What's the difference between MH370 and my dad?
Both disappeared, but one killed 239 people.
What’s the difference between a gun and liberals?
Guns only have one trigger.
What's the difference between your new girlfriend and a tornado? At first, there is a lot of blowing, and then your house will be gone.
What’s the difference between jelly and jam?
You can’t “jelly” it in her ass.
What's the difference between a Catholic priest and the devil?
The devil always has horns... not just around children.
Ur mama so fat she needs two watches because she's in different time zones.
What’s the difference between a basketball player and an orphan?
One has a home to run to.
What is the difference between an orphan and a non-orphan?
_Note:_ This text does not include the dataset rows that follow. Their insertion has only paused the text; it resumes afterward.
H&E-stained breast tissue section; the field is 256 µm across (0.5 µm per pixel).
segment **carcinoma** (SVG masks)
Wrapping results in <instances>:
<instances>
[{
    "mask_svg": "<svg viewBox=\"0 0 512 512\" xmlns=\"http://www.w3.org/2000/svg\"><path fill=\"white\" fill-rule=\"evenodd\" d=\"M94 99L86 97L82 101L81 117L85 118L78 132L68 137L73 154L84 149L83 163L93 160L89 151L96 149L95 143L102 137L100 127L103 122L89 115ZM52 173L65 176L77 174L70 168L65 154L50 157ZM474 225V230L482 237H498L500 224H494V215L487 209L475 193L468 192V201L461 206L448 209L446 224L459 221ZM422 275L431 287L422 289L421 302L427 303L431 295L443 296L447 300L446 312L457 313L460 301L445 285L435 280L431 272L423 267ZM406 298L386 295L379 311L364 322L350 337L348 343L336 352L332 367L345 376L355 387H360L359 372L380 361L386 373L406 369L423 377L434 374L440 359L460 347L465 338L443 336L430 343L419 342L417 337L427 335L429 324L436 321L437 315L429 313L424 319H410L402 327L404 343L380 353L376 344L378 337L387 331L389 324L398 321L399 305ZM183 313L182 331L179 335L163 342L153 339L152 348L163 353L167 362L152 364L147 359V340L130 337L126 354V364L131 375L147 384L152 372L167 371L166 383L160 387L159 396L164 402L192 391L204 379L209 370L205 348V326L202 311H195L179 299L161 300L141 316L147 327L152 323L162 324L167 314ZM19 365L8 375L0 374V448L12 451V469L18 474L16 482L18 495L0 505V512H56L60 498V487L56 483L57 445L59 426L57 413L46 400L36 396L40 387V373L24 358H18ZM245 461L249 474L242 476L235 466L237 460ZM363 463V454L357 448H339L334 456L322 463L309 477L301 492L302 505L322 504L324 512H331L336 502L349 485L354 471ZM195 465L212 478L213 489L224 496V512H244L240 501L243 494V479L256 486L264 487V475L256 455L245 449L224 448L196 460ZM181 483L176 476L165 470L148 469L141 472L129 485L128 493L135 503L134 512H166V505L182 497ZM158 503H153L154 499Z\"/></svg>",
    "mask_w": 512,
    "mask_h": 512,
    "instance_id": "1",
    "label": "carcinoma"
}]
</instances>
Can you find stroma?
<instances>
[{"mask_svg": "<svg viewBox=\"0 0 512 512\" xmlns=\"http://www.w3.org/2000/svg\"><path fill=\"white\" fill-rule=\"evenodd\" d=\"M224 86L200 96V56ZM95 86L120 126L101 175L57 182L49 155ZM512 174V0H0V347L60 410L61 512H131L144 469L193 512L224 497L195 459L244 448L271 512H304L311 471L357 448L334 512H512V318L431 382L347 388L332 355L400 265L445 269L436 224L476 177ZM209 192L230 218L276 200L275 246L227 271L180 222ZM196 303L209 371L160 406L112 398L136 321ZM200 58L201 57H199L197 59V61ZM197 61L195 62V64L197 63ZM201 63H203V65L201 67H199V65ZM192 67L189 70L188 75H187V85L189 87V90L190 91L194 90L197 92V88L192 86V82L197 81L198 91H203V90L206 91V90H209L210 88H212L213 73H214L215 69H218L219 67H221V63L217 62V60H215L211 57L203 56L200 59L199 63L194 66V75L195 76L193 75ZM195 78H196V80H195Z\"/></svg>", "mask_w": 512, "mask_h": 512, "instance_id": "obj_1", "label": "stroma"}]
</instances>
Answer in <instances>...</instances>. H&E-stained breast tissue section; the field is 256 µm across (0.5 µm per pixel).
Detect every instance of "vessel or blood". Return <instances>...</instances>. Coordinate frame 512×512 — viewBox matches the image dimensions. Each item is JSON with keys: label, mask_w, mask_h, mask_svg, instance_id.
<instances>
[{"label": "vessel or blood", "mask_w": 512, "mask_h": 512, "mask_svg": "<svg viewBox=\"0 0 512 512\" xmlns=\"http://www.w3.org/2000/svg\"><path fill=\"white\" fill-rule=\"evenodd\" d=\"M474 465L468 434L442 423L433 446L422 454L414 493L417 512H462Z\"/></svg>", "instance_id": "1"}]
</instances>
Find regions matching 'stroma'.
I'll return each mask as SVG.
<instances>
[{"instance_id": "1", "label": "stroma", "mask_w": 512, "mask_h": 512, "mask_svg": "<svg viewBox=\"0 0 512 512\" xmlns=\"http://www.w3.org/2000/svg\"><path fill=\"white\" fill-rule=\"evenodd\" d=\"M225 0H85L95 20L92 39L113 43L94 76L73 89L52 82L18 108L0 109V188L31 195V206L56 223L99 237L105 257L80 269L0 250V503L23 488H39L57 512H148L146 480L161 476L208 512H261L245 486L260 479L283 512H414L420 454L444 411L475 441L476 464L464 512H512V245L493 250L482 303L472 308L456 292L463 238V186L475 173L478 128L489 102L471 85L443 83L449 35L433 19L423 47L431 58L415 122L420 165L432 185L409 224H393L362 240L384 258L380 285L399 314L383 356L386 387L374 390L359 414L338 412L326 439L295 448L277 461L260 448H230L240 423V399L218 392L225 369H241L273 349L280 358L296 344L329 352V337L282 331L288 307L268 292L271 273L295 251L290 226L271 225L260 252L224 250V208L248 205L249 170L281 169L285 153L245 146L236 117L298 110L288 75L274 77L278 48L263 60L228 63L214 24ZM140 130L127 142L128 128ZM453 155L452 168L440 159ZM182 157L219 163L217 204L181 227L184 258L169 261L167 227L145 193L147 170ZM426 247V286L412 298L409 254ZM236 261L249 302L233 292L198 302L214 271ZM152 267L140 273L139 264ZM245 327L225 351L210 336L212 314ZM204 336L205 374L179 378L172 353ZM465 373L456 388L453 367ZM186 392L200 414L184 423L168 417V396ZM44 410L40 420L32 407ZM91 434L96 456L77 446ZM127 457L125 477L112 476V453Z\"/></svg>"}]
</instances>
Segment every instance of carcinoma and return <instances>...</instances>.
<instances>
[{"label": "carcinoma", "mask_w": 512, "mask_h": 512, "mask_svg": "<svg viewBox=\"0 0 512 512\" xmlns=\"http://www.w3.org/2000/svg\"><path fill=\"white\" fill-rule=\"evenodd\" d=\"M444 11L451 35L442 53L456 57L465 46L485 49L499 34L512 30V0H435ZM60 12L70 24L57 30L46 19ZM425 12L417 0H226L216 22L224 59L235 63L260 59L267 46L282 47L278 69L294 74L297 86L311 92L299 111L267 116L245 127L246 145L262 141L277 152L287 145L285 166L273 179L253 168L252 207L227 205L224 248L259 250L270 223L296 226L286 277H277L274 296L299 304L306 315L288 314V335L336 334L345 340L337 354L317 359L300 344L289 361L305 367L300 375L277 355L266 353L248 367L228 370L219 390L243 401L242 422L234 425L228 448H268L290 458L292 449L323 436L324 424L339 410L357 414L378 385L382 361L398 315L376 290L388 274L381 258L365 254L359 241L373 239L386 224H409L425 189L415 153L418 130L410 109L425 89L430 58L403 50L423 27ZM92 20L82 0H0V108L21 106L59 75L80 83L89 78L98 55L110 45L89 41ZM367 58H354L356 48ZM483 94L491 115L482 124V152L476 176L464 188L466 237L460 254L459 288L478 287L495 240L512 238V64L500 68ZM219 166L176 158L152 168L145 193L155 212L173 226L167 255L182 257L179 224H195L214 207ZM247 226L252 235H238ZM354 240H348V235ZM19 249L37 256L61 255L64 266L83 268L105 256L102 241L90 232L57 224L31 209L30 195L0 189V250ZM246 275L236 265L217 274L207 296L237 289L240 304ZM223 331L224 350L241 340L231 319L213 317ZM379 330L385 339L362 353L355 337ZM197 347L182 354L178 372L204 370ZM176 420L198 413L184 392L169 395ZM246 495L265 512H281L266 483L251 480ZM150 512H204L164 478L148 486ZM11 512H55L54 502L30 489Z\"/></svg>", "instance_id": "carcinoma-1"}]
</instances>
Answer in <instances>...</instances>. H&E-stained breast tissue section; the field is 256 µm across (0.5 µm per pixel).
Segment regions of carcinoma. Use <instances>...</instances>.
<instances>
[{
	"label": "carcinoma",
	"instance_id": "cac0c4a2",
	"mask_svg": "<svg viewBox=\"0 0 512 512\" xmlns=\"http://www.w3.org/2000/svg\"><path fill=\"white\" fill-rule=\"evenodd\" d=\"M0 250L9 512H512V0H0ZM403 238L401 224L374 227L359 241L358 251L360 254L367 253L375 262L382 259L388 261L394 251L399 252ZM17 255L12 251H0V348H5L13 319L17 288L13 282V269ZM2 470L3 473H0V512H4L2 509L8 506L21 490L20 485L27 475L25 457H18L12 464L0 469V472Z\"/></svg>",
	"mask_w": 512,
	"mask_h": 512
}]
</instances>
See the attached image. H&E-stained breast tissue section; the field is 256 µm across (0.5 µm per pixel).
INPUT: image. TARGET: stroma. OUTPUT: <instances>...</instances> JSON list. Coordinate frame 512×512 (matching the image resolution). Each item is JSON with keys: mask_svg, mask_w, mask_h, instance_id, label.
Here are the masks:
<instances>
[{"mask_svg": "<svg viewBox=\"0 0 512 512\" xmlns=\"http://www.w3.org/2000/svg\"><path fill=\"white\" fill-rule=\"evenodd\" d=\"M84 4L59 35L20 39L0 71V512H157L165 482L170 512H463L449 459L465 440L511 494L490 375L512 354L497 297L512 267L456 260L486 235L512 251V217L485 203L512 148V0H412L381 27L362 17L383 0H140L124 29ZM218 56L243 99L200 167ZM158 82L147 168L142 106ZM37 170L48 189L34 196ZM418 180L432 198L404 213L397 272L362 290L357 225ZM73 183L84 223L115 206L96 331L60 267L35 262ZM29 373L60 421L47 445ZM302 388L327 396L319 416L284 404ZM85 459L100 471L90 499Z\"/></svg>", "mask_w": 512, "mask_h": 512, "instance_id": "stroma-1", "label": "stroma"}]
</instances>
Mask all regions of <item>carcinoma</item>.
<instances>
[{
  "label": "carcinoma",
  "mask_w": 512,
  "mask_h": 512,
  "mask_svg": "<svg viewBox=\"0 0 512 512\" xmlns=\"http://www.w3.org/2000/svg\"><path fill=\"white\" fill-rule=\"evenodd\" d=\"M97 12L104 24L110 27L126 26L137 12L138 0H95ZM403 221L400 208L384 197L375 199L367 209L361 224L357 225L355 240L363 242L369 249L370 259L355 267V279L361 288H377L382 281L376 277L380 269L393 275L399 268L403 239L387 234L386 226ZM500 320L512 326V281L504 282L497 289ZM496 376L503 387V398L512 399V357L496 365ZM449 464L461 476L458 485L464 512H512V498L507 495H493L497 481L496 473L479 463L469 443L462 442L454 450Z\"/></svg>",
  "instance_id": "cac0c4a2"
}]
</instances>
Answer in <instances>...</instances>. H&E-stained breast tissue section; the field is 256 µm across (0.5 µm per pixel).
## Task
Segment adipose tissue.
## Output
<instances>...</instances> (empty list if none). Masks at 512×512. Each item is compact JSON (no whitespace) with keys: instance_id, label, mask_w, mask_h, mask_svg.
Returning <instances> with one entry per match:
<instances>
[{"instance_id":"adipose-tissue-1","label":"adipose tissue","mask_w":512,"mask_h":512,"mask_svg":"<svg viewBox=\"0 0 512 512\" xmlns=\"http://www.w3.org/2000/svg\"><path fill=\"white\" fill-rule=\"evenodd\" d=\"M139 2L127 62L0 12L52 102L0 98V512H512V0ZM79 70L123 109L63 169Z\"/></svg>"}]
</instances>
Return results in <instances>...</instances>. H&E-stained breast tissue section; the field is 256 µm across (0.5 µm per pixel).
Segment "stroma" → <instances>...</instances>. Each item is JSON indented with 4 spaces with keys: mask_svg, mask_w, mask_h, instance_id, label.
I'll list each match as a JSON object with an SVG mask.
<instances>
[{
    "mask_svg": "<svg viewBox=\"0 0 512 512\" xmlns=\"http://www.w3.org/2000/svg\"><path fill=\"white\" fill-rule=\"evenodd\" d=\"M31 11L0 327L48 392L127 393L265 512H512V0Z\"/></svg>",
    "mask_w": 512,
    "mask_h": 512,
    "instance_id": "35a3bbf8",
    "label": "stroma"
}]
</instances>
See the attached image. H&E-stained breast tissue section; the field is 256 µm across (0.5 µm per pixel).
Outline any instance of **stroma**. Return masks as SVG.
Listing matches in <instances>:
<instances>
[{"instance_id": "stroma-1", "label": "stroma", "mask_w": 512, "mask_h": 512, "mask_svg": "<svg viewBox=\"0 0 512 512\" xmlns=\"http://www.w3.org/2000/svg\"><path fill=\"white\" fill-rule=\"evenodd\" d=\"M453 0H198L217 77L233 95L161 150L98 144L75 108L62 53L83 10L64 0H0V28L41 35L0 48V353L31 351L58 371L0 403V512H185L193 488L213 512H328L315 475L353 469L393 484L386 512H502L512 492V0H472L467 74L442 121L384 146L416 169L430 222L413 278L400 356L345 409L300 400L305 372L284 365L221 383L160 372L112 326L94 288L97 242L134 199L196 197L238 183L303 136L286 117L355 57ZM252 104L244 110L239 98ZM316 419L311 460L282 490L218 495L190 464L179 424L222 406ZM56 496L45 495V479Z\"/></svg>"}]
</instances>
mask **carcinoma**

You can slap the orphan, but not the non-orphan because they can actually tell their parents.
What's the difference between economy and Vietnamese?
Economy doesn't work.
Sister: Wanna know the difference between your singing and your flute playing?
Me: Sure... (Expecting a completely different response than what I get.)
Sister: Nvm, they have no difference.
Me: *Confused*
Sister: They're both horrible.
What is the difference between Twitter and this website?
There's no difference.
What's the difference between a gay man and a hairline?
The hairline is way straighter.
What is the difference between a leaf falling from a tree and an emo falling from a tree?
The leaf falls to the ground, the emo just hangs there.
What's the difference between a speed bump and a road kill?
About 40 mph.
What's the difference between an apple and an orphan?
The apples get picked.
What is the difference between a detective company and a man with eyes on his butt?
One has a private eye, and the other has eyed privates.
What's the difference between the woods and a hooker?
Some hookers have passions for nature. Other hookers will Kill ThEIR Tricks for payback!!!!!!